Essa carga não é a mesma para todas, destaca Helena Hirata, pesquisadora em Sociologia do Trabalho e do Gênero. “Mulheres de alto poder aquisitivo podem contar com o auxílio de babás, de trabalhadoras domésticas e de instituições de longa permanência para idosos”, pontua.
Também é preciso diferenciar cenários de escolha e de obrigatoriedade, avalia o psiquiatra Rafael Lopes, especialista em saúde mental feminina. Há mulheres que optam pelo trabalho doméstico e sentem satisfação, destaca.
“Quando se trata de uma obrigação, sem outras opções, há maior risco de insatisfação, adoecimento, reclusão e solidão. O Estado e as políticas públicas têm papel fundamental em garantir que essas mulheres possam escolher livremente, com oportunidades reais no mercado de trabalho”, atesta o psiquiatra.
Culpa e isolamento
Mesmo nos casos em que o trabalho doméstico é uma escolha e há ajuda, é possível que a mulher perceba não estar bem e necessite de acompanhamento para lidar com as questões que a afligem.
Entre essas questões, o psiquiatra Rafael Lopes destaca o sentimento de culpa, que pode ser um peso adicional, sobretudo em pacientes com histórico de quadros psiquiátricos. “A percepção de culpa tende a ser distorcida: a mulher acredita ser responsável por tudo de negativo que acontece, mesmo quando isso não corresponde à realidade. A psicoterapia é fundamental para desconstruir essa culpa.”
Os especialistas também ressaltam a sensação de isolamento. “Muitas mulheres enfrentam barreiras para acessar atividades de lazer e interações sociais, pois passam a maior parte do tempo em casa, sozinhas”, reconhece Lopes.
“Grande parte das mulheres não fala sobre o que sente. Elas verbalizam fatos, colocam palavras para fora e dialogam, mas não falam sobre seus sentimentos”, acrescenta a psicóloga Talita Fabiano de Carvalho.
A professora de artesanato Quitéria Isidoro Carmo recorda que o sentimento de solidão crescia à medida que tentava esconder a angústia dos filhos.
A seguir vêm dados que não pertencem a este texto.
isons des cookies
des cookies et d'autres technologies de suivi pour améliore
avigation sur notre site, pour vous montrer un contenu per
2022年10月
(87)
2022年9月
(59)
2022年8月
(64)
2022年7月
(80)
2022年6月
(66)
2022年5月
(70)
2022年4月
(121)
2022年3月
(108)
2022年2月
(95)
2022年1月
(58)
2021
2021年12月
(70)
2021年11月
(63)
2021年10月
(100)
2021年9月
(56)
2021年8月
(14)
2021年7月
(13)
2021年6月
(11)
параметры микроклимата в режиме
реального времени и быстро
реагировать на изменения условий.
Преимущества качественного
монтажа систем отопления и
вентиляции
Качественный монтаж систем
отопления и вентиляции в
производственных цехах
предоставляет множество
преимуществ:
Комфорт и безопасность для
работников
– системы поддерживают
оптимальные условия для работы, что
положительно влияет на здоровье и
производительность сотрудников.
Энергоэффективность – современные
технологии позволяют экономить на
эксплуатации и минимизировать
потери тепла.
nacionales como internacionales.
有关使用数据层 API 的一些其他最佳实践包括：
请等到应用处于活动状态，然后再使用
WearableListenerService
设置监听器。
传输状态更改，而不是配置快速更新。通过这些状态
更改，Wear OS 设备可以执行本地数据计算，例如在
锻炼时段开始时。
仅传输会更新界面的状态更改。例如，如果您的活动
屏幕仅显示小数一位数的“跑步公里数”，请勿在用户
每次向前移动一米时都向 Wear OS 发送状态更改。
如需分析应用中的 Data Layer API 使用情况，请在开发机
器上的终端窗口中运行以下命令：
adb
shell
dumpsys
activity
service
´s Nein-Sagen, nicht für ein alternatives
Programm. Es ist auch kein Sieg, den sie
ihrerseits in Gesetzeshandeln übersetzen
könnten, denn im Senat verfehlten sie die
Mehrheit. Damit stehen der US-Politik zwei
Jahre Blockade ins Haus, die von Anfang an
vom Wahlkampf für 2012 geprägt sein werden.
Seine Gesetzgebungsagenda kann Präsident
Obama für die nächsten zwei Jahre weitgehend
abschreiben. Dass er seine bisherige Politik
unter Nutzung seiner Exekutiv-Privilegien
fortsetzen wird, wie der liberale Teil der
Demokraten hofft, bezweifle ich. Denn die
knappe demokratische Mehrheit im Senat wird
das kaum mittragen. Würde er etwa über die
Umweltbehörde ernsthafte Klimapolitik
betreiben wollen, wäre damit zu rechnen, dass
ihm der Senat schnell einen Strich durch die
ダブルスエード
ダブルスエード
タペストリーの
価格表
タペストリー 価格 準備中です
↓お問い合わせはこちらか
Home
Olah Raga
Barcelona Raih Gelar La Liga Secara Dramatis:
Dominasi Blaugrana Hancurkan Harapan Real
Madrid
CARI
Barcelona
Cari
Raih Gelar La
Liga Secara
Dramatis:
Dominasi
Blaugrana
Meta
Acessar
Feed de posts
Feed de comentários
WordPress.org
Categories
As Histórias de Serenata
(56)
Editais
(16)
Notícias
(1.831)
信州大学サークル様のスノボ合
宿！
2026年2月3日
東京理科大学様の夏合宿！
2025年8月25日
O desejo de poupá-los deixou a alagoana “ainda mais triste por dentro”. “No tempo em casa, me senti mais presa do que quando trabalhava fora. Não tinha tempo”, relata. “Quem ia cuidar do lar e das crianças? Esqueci de mim.”
Busca por ajuda
A angústia levou Quitéria a procurar ajuda na Casa da Mulher Paulistana, na zona Sul de São Paulo. A instituição oferece aulas e palestras para fortalecer vínculos e incentivar a confiança das mulheres.
A Casa possui uma equipe de psicólogas, assistentes sociais e orientadoras jurídicas. As mulheres atendidas no local passam por sessões de terapia e são acompanhadas pelo tempo necessário para vencer os desafios emocionais. Também é oferecido apoio a crianças e adolescentes. “Não adianta cuidar apenas da mãe se os filhos não estiverem bem”, explica Lúcia Brugnera, fundadora e presidente da ONG.
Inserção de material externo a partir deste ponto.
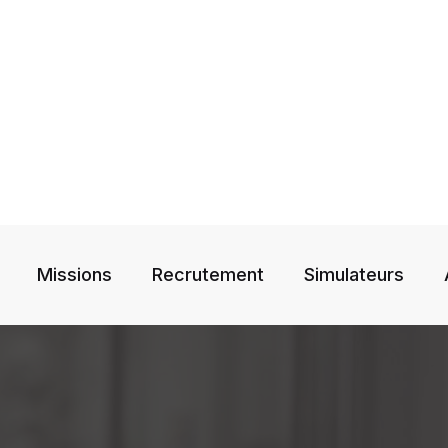
Missions
Recrutement
Simulateurs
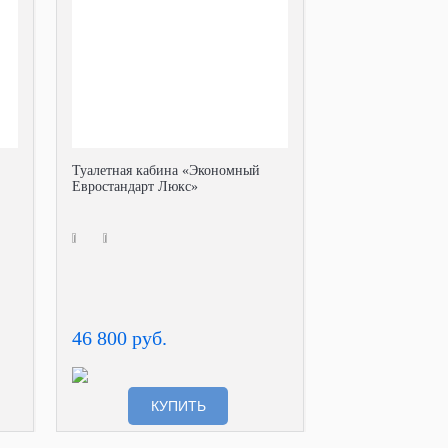
Туалетная кабина «Экономный
Евростандарт Люкс»
46 800 руб.
КУПИТЬ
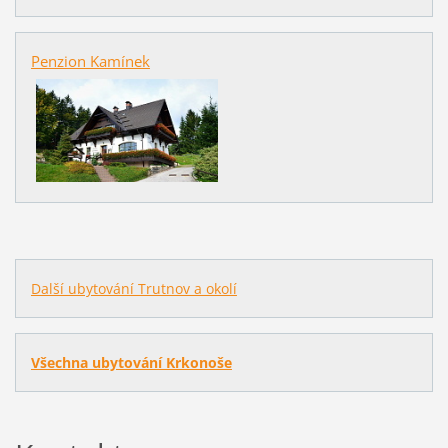
Penzion Kamínek
Další ubytování Trutnov a okolí
Všechna ubytování Krkonoše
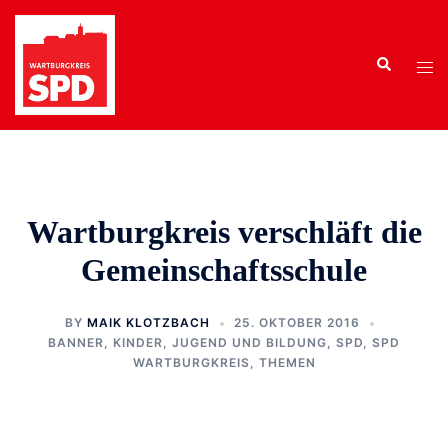
Zum
Inhalt
Search
springen
Tog
men
Wartburgkreis verschläft die
Gemeinschaftsschule
BY
MAIK KLOTZBACH
25. OKTOBER 2016
BANNER
,
KINDER, JUGEND UND BILDUNG
,
SPD
,
SPD
WARTBURGKREIS
,
THEMEN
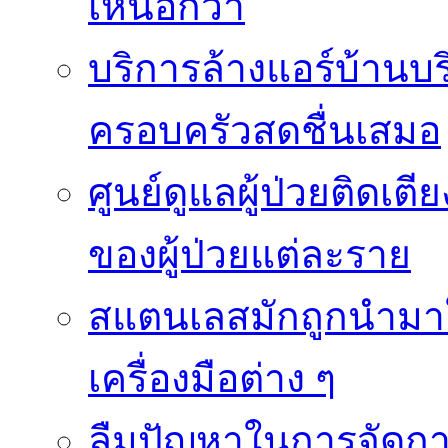
เหนือกว่า
บริการล้างแอร์บ้านบ
ครอบครัวสดชื่นเสมอ
ศูนย์ดูแลผู้ป่วยติดเ
ของผู้ป่วยแต่ละราย
สแตนเลสมักถูกนำมา
เครื่องมือต่าง ๆ
ลืมปัญหาในการจัดกา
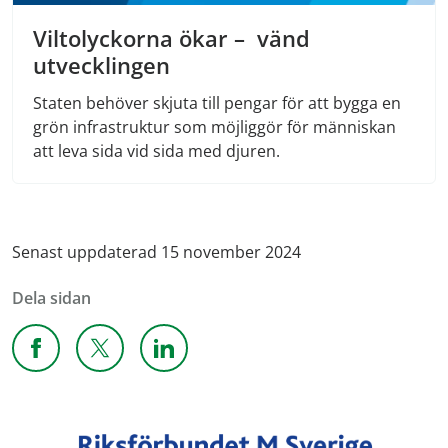
Viltolyckorna ökar – vänd
utvecklingen
Staten behöver skjuta till pengar för att bygga en
grön infrastruktur som möjliggör för människan
att leva sida vid sida med djuren.
Senast uppdaterad 15 november 2024
Dela sidan
Dela sidan på Facebook
Dela sidan på X
Dela sidan på Linkedin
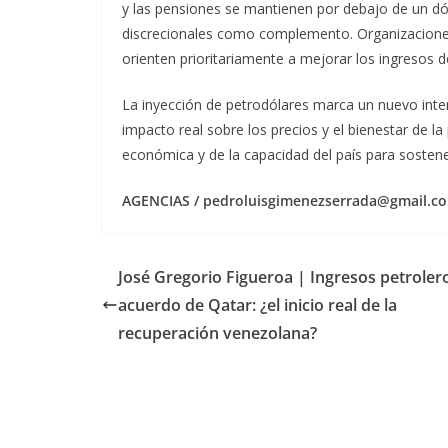
y las pensiones se mantienen por debajo de un dó
discrecionales como complemento. Organizaciones 
orienten prioritariamente a mejorar los ingresos 
La inyección de petrodólares marca un nuevo inte
impacto real sobre los precios y el bienestar de la
económica y de la capacidad del país para sostener
AGENCIAS / pedroluisgimenezserrada@gmail.co
José Gregorio Figueroa | Ingresos petroler
acuerdo de Qatar: ¿el inicio real de la
recuperación venezolana?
Além do tratamento psicológico, as donas de casa podem escolher se querem fazer cursos visando à geração de renda e à profissionalização para o mercado de trabalho. “A maioria escolhe a capacitação”, observa Lúcia. “A capacitação é a cereja do bolo. A autoestima volta quando elas saem de casa, percebem que são capazes e convivem com outras participantes.”
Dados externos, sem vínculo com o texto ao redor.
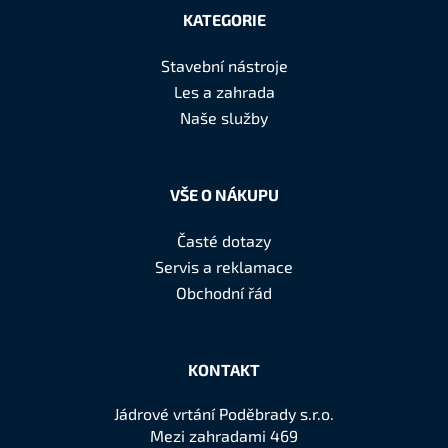
á
KATEGORIE
p
a
Stavební nástroje
t
Les a zahrada
í
Naše služby
VŠE O NÁKUPU
Časté dotazy
Servis a reklamace
Obchodní řád
KONTAKT
Jádrové vrtání Poděbrady s.r.o.
Mezi zahradami 469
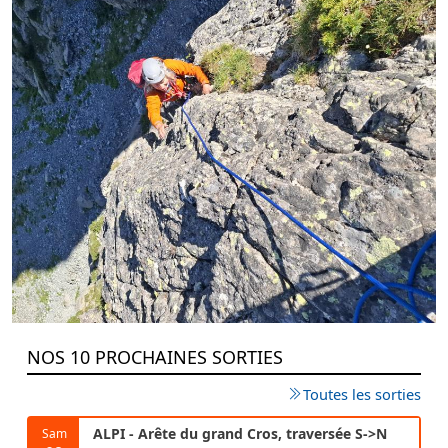
NOS 10 PROCHAINES SORTIES
Toutes les sorties
ALPI - Arête du grand Cros, traversée S->N
Sam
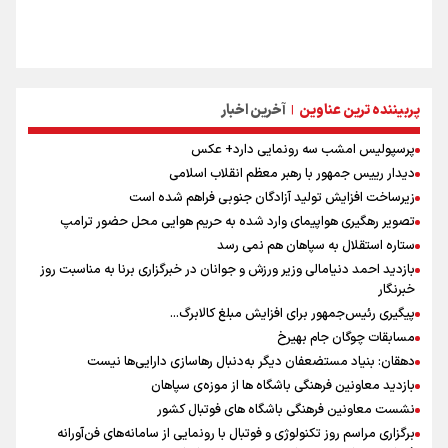
پربیننده ترین عناوین
آخرین اخبار
|
پرسپولیس امشب سه رونمایی دارد+ عکس
دیدار رییس جمهور با رهبر معظم انقلاب اسلامی
زیرساخت افزایش تولید آزادگان جنوبی فراهم شده است
تصویر رهگیری هواپیمای وارد شده به حریم هوایی محل حضور ترامپ
ستاره استقلال به سپاهان هم نمی رسد
بازدید احمد دنیامالی وزیر ورزش و جوانان در خبرگزاری برنا به مناسبت روز
خبرنگار
پیگیری رئیس‌جمهور برای افزایش مبلغ کالابرگ...
مسابقات چوگان جام بهیرخ
دهقان: بنیاد مستضعفان دیگر به‌دنبال رهاسازی دارایی‌ها نیست
بازدید معاونین فرهنگی باشگاه ها از موزه‌ی سپاهان
نشست معاونین فرهنگی باشگاه های فوتبال کشور
برگزاری مراسم روز تکنولوژی و فوتبال با رونمایی از سامانه‌های فن‌آورانه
A oficina de bonecas transformou a vida de Quitéria. Ao longo do processo criativo, ela se redescobriu como artista e foi convidada a dar aulas de artesanato na ONG, onde incentiva as alunas a compartilharem suas histórias. “As mulheres devem dizer o que sentem e o que passam. Me calei muito. Fiquei presa dentro de uma bolha, mas as bonecas abriram a minha mente e o meu coração.”